Yamal agita muchísimo los espacios. Tiene una inteligencia para el juego tremenda, como subrayó Flick. No es lo que pone en marcha con el balón, es lo que genera sin la pelota, con solo moverse. Ha crecido de una manera exponencial como asistente. En su repertorio de pases de gol, esconde de todo. Asistencias directas. Pases filtrados entre líneas. Amagos y amagos para luego deleitar con su especialidad: levanta la cabeza y la pone con el exterior de la bota donde le da la gana. Esta es una de sus delicatesen. No es un balón al área más. Sabe tensarlo para que vaya como una banana de fuera a dentro con el objetivo de que Raphinha solo tenga que poner la cabeza o el pie. Su velocidad es de gran premio de moto GP. Su frenada es poderosa. La finta es otro de sus recursos de bailarín de la banda. Pero ojo a sus disparos desde lejos. Saben a red, son un grito de gol. Qué mala uva. Le da con veneno. Se va de la izquierda hacia el centro y, aunque le sigue una escolta de rivales, cuando engatilla, el portero necesita un desfibrilador. Hasta san Courtois lo sabe. Si le mete ese efecto, el gol está en la mochila del crío. Solo lo detienen a lo salvaje. Otro al que tiene que cuidar los árbitros con la ley en la mano o nos quedamos sin el único fútbol que merece la pena: el espontáneo, el del potrero, que dicen los argentinos, el del patio del colegio, el de la calle.

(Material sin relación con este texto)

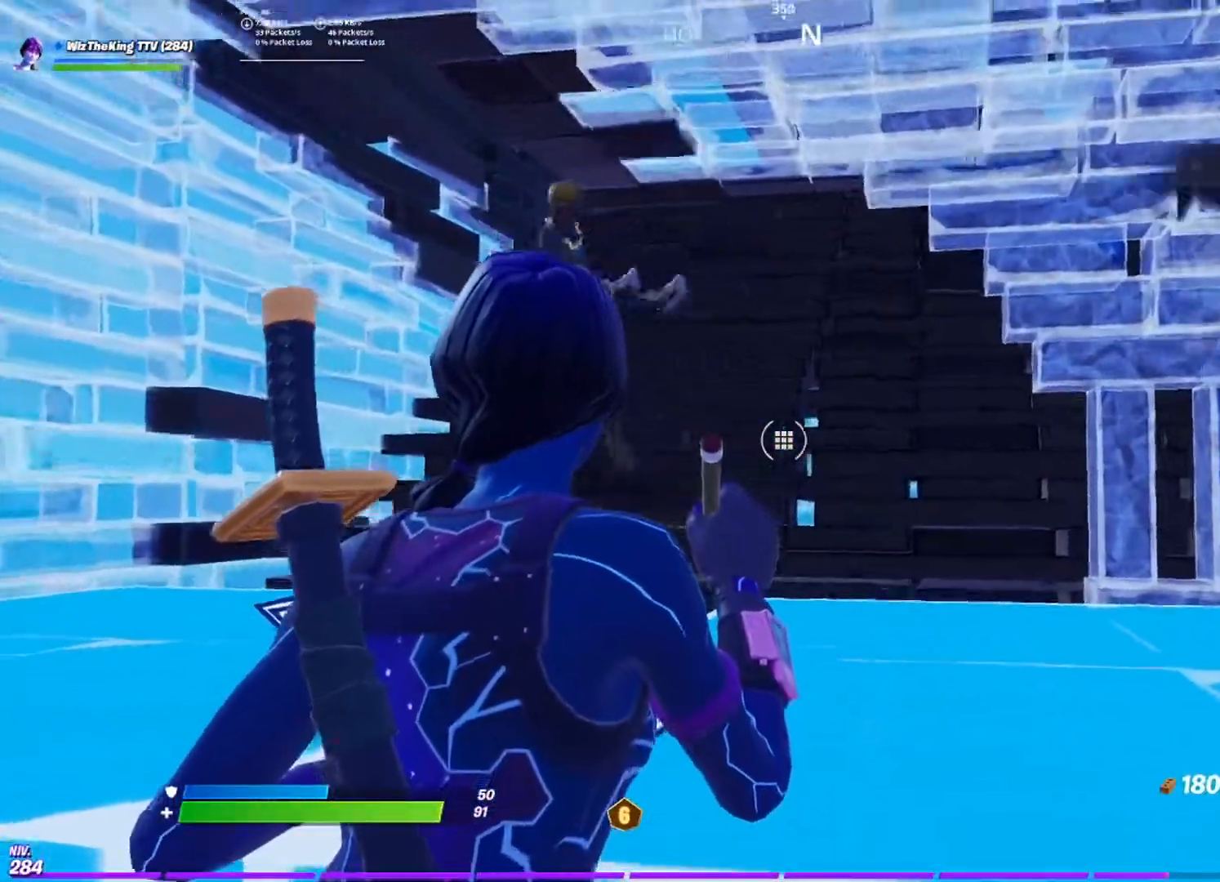
{"buttons": ["CROSS"], "left_stick": "up", "right_stick": "left", "events": [[134, "left_stick", "up-left"], [217, "R2", "up"], [351, "right_stick", "left"], [401, "left_stick", "up"], [467, "CROSS", "down"]]}
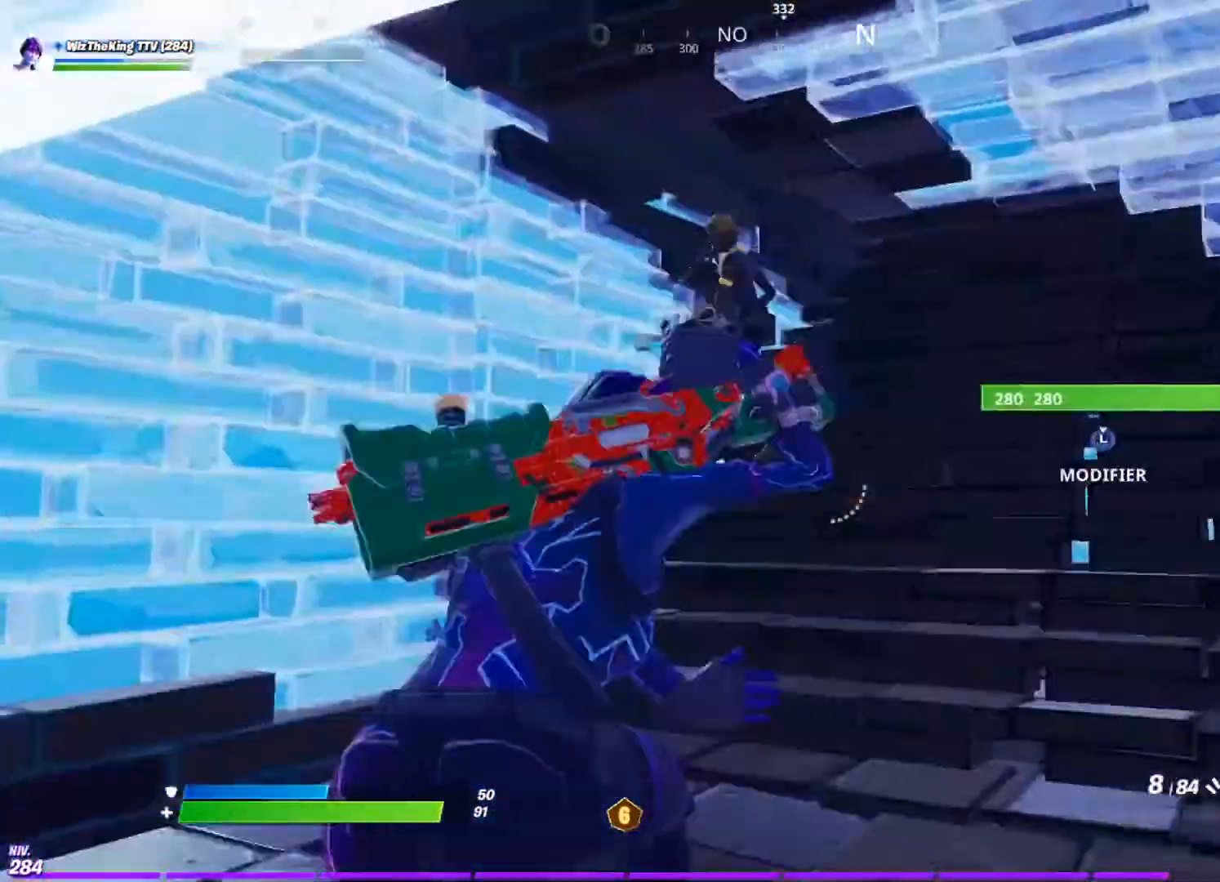
{"buttons": ["L1", "R2"], "left_stick": "up", "right_stick": "center", "events": [[67, "CROSS", "up"], [117, "right_stick", "center"], [267, "right_stick", "up-right"], [417, "R2", "down"], [451, "right_stick", "center"], [467, "L1", "down"]]}
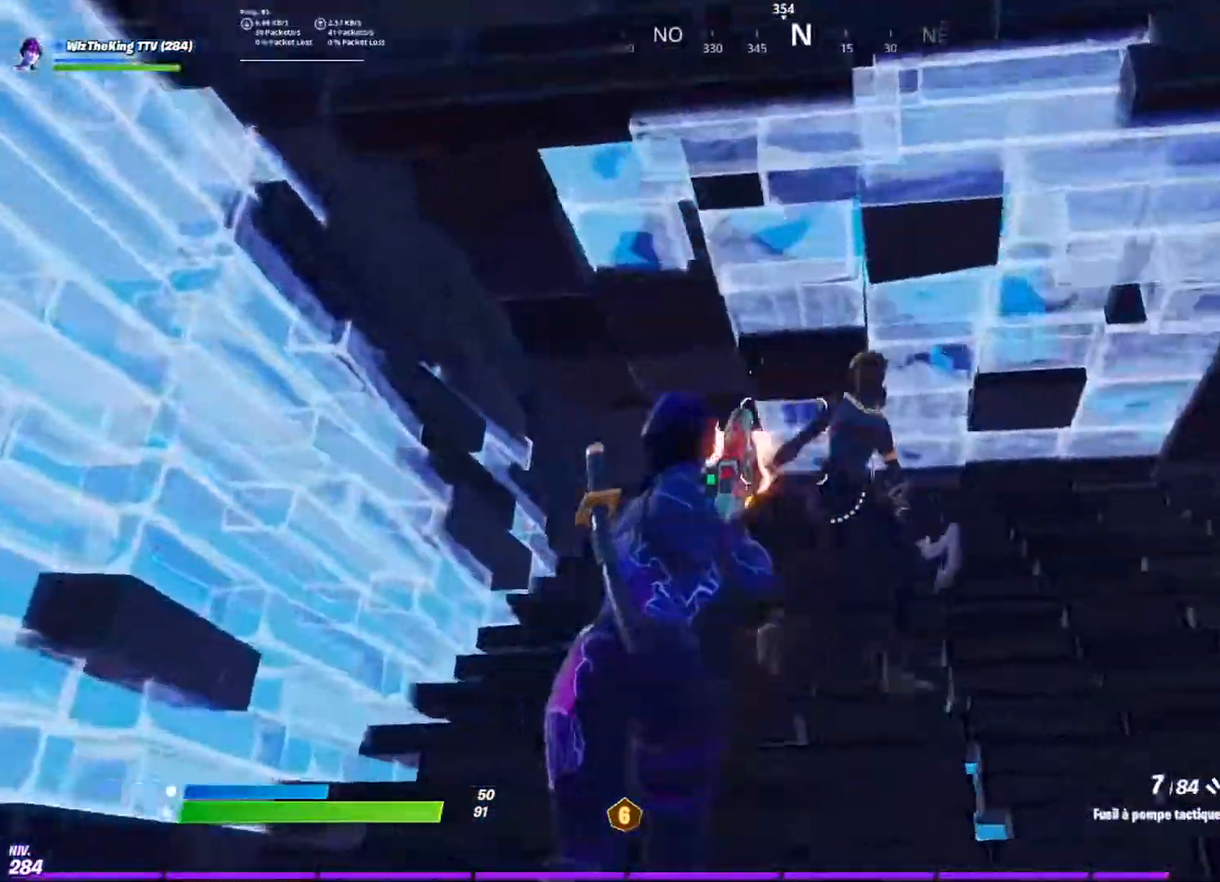
{"buttons": ["R2"], "left_stick": "up", "right_stick": "center", "events": [[16, "right_stick", "down-right"], [33, "L1", "up"], [33, "R2", "up"], [317, "R2", "down"], [317, "left_stick", "up-right"], [367, "right_stick", "center"], [417, "left_stick", "up"]]}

Ese balón que dio en el palo en la semifinal de la Champions y que pudo ser el 2-4 al Inter le hará crecer y creer. Para la edad que tiene, la cabeza está amueblada. No estará en la final de este año, pero levantará orejonas. Y, para que no sufran más los hinchas del Madrid, que piensen que le debemos una Eurocopa y que podemos apuntarle este junio una Liga de las naciones. Y en el futuro, si los defensas no se lo cargan con entradas de plomo, por qué no, un Mundial. Es tan distinto a todo que disfrutan de él sus rivales. No es un jugador que venda entradas, vende estadios repletos. Se para y clava al defensa. Arranca y lo pone a correr. Se vuelve a frenar en seco y, cuando menos lo esperan, saca la pierna, le da brillo a la bota y dispara desde fuera del área para matar a la pobre araña que vegetaba en el ángulo de la escuadra. Y encima, frente al Espanyol, el gol y la asistencia del título. Cada día te queremos más, Lamine.